A close up of a human brain affected by Alzheimer’s disease on display at the Museum of Neuroanatomy at the University at Buffalo in 2003. (David Duprey/AP)

As a leading Alzheimer’s expert, Fuller was invited to speak at the historic 1909 Clark University Conference in Worcester, Mass., which drew such guests as nuclear physicist Ernest Rutherford and psychoanalytical gurus Sigmund Freud and Carl Jung.

Fuller sought to mitigate racial disparities in mental health care by training young Black psychiatrists to treat Black veterans of World War I. But he couldn’t overcome the medical profession’s racial inequities in his own life.

As a professor at Boston University, he was paid less than his White colleagues. And despite carrying out the duties of the head of the neurology department, he never received the title of chair or even a full professorship. He once remarked, “With the sort of work that I have done, I might have gone farther and reached a higher plane had it not been for the color of my skin.”

In 1933, Fuller retired from Boston University, after a White junior colleague was promoted over him to become the official head of the neurology department. He continued to practice neurology and psychiatry, until diabetes robbed him of his eyesight.

On Jan. 16, 1953, Fuller died at 80 of complications related to diabetes and gastrointestinal cancer.

Although he received an honorary doctorate from his alma mater, Livingstone College, Fuller’s contributions were largely neglected by academia.

He finally received posthumous recognition when, in 1974, the Black Psychiatrists of America established the Solomon Carter Fuller Program for aspiring Black psychiatrists. That same year the Solomon Carter Fuller Mental Health Center in Boston was established.

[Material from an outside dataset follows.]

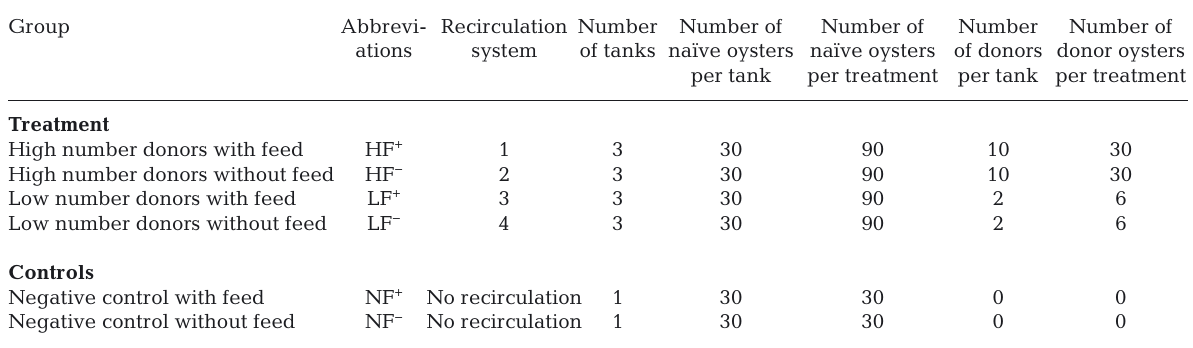
Table 1. Design of Expt 1 to assess the effects of food presence and the number of OsHV-1 infected donor oysters on OsHV-1 in- fection and clinical disease. OsHV-1 donor oysters received intramuscular injection of OsHV-1 inoculum 1 h prior to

The American Psychiatric Association presents the annual Solomon Carter Fuller Award to an individual who has done pioneering work to improve the lives of Black people.

More than a century after Fuller’s most significant work, much about Alzheimer’s remains unknown. Among the mysteries is that Black people have significantly higher rates of Alzheimer’s than Caucasians. Solving these enigmas — and finding a long-elusive cure — will require a 21st-century Fuller.